You might guess that the saddle is the single most important factor in being comfortable, and in a way it is—if your butt is burning, the rest of you is going to be damned uncomfortable, too. Most stock saddles are garbage, designed to provide the lowest possible manufacturing cost rather than maximum comfort. There are quality aftermarket saddles available from a variety of sources that will keep you comfortable for many hours after the stock saddle has given up all hope of supporting your ass. In my experience, Corbin makes the best seat available—I’ve ridden on them for almost twenty years.
WIND PROTECTION
THE SADDLE IS THE most obvious item that contributes to your comfort on a bike, but wind protection plays a big part, too. A lot of people like riding on motorcycles without fairings (the plastic bodywork that protects the rider from the wind) or windshields, and you might, too, but I like to have some wind protection. I switched to touring bikes with full weather protection in 1983. I had to start using fairings at that time because I had throat cancer and after a laryngectomy (surgery that left me breathing through a hole in my neck) the wind shear made it impossible for me to breathe, but I’m glad I switched to touring bikes. I feel a lot less tired after a long day in the saddle when I’ve been on a bike with a windshield or fairing.

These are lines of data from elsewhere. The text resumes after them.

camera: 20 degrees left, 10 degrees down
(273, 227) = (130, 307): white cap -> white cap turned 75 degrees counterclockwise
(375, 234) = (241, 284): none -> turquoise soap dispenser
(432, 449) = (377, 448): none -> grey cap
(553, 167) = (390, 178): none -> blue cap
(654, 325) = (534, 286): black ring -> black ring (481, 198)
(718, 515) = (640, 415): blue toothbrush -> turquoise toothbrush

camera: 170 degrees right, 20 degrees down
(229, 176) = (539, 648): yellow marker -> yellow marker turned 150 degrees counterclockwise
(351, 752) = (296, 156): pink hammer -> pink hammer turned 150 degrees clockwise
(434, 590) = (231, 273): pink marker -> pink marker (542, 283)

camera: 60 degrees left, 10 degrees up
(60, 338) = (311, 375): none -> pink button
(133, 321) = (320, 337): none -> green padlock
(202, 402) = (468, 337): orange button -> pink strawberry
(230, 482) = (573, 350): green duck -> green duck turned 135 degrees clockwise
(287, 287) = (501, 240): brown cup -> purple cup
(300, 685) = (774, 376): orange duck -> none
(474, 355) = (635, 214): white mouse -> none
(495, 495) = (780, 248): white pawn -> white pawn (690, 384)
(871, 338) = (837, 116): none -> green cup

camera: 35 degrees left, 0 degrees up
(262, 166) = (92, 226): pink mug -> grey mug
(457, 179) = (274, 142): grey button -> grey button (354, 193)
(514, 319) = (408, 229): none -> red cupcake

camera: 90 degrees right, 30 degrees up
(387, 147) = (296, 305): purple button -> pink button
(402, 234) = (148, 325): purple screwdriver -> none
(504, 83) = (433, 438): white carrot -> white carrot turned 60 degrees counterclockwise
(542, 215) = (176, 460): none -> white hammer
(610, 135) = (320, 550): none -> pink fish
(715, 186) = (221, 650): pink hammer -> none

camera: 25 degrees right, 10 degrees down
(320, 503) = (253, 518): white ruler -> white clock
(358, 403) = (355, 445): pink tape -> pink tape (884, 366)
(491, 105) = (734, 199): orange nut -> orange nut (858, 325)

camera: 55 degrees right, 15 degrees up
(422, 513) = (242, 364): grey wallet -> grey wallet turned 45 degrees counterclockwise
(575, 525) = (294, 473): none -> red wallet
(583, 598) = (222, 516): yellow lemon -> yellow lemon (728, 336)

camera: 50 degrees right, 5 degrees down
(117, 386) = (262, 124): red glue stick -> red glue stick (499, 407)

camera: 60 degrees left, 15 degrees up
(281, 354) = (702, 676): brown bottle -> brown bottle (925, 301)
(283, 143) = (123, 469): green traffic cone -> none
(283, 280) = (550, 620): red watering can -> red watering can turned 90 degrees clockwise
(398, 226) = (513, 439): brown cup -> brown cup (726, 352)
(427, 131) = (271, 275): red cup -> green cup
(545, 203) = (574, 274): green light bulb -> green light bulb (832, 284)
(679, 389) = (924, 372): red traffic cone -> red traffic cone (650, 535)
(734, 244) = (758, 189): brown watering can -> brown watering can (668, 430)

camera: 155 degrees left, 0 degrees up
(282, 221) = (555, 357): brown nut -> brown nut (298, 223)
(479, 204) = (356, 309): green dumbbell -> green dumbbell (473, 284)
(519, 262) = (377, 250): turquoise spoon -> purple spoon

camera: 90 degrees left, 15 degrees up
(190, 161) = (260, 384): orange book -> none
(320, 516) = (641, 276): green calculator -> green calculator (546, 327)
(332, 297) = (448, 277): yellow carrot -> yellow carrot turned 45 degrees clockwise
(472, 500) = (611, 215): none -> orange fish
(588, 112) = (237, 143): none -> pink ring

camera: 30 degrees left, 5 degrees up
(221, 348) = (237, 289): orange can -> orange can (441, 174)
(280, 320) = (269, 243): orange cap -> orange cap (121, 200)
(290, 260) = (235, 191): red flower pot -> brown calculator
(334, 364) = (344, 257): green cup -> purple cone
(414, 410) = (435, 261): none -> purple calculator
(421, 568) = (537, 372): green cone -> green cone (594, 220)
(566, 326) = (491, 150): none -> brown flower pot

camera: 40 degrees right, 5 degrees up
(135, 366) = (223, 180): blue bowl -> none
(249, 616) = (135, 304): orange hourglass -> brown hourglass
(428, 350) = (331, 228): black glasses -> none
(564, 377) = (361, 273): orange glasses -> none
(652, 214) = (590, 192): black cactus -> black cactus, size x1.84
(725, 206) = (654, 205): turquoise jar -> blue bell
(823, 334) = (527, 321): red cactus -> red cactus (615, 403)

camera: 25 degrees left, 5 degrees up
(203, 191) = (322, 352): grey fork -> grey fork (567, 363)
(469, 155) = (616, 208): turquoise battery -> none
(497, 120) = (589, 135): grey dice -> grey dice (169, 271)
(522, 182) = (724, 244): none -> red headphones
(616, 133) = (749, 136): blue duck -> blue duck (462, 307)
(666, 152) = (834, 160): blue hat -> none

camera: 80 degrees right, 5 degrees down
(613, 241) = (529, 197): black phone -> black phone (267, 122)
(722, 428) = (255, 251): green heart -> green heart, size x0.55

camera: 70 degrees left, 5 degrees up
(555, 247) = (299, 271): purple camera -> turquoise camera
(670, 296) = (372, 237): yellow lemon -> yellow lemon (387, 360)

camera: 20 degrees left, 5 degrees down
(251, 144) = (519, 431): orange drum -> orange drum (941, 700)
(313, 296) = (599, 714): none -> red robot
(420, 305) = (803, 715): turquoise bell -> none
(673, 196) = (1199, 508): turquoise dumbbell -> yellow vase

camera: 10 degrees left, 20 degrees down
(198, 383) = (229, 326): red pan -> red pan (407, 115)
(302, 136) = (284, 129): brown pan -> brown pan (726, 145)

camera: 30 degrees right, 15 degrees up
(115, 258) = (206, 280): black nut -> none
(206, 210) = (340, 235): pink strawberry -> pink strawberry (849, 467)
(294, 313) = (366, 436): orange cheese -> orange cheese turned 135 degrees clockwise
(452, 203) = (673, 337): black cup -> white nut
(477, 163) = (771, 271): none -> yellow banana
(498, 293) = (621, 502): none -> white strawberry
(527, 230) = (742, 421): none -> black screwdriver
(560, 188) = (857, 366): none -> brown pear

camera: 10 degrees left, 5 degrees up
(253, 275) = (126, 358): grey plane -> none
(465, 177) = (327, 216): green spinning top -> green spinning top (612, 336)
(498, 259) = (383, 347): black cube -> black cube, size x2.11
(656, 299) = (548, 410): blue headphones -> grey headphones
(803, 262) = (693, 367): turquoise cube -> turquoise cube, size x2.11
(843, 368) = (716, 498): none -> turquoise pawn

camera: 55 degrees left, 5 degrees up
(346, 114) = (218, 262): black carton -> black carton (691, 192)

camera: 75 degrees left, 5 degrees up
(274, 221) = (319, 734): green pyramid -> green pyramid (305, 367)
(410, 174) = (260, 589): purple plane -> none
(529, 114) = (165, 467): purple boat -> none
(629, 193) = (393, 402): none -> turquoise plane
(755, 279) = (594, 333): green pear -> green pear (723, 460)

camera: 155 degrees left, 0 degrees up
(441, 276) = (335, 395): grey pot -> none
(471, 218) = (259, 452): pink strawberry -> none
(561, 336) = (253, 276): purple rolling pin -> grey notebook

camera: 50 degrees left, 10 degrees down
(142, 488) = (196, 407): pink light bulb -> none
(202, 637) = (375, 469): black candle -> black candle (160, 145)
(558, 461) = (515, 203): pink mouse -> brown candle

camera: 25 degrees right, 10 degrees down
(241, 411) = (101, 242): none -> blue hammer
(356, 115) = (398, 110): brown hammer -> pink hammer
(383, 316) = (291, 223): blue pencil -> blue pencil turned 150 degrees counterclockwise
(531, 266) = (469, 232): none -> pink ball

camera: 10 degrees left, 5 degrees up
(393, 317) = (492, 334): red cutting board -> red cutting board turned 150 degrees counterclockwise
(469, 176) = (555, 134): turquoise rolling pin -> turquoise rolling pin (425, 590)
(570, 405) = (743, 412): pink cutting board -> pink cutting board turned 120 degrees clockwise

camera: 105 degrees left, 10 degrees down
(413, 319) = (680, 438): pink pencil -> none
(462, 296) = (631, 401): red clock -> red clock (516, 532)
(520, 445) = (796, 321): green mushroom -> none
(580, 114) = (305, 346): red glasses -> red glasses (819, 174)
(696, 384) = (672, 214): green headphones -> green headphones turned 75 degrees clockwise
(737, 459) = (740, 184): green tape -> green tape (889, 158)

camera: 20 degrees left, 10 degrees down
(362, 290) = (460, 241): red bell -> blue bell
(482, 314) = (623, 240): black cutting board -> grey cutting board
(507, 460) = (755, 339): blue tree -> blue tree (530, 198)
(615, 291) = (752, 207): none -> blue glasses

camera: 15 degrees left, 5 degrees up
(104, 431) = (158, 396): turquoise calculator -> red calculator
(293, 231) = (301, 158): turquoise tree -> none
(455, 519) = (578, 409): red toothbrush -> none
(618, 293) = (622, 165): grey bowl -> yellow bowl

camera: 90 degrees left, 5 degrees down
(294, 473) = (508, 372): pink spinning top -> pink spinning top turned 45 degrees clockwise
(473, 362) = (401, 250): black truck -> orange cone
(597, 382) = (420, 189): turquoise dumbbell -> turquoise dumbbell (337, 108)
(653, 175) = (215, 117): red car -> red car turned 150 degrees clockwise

I prefer a tall windshield, but some people don’t like having to look through them. People who wear full-face helmets sometimes don’t mind the wind flowing past their heads, as long as it doesn’t knock their heads around. They consider a well-designed windshield or a fairing one they can look over, and not through, one that directs a clean, nonturbulent flow of air over and around their helmets. Klock Werks makes a windshield called the Flare for Harley baggers (touring motorcycles with saddlebags) that does a great job of smoothing out the airflow.